**WHAT YOU NEED TO DO**
Extend the tribunal decision on the Mendy deportation appeal below, picking up right after its last sentence.

**PASSAGE PROVIDED**
— begin —
The decision

IAC-AH-KEW-V1


Upper Tribunal
(Immigration and Asylum Chamber) Appeal Number: DA/00250/2014


THE IMMIGRATION ACTS


Heard at Birmingham
Decision & Reasons Promulgated
On 22 January 2015
On 4 February 2015

?????????????

Before

UPPER TRIBUNAL JUDGE CLIVE LANE


Between

THE SECRETARY OF STATE FOR THE HOME DEPARTMENT
Appellant
and

LOUIE MENDY
(ANONYMITY DIRECTION NOT MADE)
Respondent

Representation:
For the Appellant: Mr Smart, Senior Home Office Presenting Officer
For the Respondent: Miss Rutherford, instructed by TRP Solicitors


DECISION AND REASONS
1. The respondent, Louie Mendy, was born on 4 October 1989 and is a citizen of Sweden. I shall hereafter refer to the appellant as the respondent and to the respondent as the appellant (as they appeared respectively before the First-tier Tribunal).
2. The appellant appealed (against the decision of the respondent to make a deportation against the him under Regulation 19(3)(b) of the Immigration (EEA) Regulations 2006) to the First-tier Tribunal (Judge Robertson; Ms L Schmitt JP) which, in a determination promulgated 27 June 2014, allowed the appeal. The Secretary of State now appeals, with permission, to the Upper Tribunal.
3. There are two grounds of appeal. The first ground concerns the alleged failure of the Tribunal to give reasons for findings on a material matter. The Secretary of State asserts that the appellant had lied to the Tribunal. The Tribunal had failed to take his unreliability as a witness into account in its analysis. The appellant had continued to deny responsibility for the index offence and was likely to associate with "negative influences." These were both matters which the Secretary of State asserts should have led the Tribunal to find that the appellant was likely to re-offend. Secondly, the Secretary of State asserts that the Tribunal failed to provide reasons why the appellant's rehabilitation prospects would be better in the United Kingdom rather than in Sweden. This ground of appeal concerns the Tribunal's decision in respect of Article 8 ECHR. The respondent considered that there were no exceptional circumstances in the appellant's case which might justify allowing the appeal on Article 8 ECHR grounds.
— end —
**DATASET ENTRIES**
— begin —
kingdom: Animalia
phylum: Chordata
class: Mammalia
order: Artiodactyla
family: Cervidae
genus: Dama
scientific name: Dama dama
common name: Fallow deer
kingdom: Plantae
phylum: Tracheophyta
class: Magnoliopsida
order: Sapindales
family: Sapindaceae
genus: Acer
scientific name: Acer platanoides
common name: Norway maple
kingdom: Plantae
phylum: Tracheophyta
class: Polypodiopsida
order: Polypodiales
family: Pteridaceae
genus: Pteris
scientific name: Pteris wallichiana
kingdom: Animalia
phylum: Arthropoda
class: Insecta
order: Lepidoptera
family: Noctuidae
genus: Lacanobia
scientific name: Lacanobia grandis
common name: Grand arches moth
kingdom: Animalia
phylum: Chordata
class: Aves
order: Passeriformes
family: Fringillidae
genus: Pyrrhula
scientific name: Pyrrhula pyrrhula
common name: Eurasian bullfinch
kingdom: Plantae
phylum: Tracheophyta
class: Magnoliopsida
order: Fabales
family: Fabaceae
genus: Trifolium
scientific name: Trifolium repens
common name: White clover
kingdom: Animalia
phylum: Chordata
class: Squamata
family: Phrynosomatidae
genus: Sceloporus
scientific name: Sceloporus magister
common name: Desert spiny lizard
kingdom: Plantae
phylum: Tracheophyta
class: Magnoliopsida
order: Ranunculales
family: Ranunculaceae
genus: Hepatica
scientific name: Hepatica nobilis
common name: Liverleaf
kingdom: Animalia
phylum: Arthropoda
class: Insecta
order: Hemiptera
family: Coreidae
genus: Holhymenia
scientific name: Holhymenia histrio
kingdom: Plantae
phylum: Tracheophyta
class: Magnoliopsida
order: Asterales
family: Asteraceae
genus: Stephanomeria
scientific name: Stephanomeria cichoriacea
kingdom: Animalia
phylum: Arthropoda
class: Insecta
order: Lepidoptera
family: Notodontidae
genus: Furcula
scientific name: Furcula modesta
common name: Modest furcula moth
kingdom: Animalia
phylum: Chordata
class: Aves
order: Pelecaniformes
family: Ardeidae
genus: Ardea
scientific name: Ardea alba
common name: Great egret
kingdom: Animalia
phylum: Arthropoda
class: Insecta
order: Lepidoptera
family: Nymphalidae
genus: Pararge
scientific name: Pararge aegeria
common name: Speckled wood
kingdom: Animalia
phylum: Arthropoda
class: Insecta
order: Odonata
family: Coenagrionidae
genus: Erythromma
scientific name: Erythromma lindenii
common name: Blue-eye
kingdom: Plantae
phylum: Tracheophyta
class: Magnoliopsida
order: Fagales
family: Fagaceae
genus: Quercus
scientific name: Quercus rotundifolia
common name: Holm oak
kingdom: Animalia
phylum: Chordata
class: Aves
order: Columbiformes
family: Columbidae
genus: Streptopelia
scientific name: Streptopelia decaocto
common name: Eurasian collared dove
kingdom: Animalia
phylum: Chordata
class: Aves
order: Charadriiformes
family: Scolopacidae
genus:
— end —
**REPLY TO THE TASK**
4. The Tribunal found that there were no serious grounds for concluding that the appellant was a present, genuine and sufficiently serious threat to a fundamental interest in society. I find that the Tribunal was fully aware of the fact that the appellant had denied involvement in the index offence (on 20 April 2011, he was convicted at Wolverhampton Crown Court on two counts of robbery and sentenced to four years' imprisonment). At [33] the Tribunal was aware that it had to balance "[the appellant's] attempt to minimise his part in the offences he has committed with the positive steps he has taken to date." At [34], the Tribunal stated that it appreciated that "the appellant's crime represents an escalation in his offending" and noted the appellant's "unsettled lifestyle, with neither parent being engaged with him during the time he was offending." The Tribunal also considered the unsatisfactory milieu in which the appellant continues to live. I find that it was plainly open to the Tribunal to conclude that the appellant would have more family support in the United Kingdom than he would in Sweden; his only close relative in Sweden is his 14 year old half-brother.
5. I also find that the Tribunal was entitled to give weight to the report of Lisa Davies. Miss Davies had concluded that the appellant was at medium risk of re-offending. The Tribunal gives six detailed reasons at [32] for placing weight on her report. The assertion by the respondent that it was wrong to do so is no more than a disagreement with the Tribunal's reasoned findings.
6. I agree with the submissions of Miss Rutherford, for the appellant, that the ground raising "exceptional circumstances" and Article 8 ECHR is misconceived. The Tribunal's assessment of proportionality was under the Immigration (European Economic Area) Regulations 2006, and not under Appendix FM of the Immigration Rules (see Vasconelos (Risk - Rehabilitation) [2013] UKUT 00378 (IAC). Regulation 21 identifies the issues to be considered in a proportionality assessment under those Regulations. I cannot find anything in the determination which might indicate that the Tribunal has applied the law incorrectly or that its reasonable findings were not available to it on the evidence.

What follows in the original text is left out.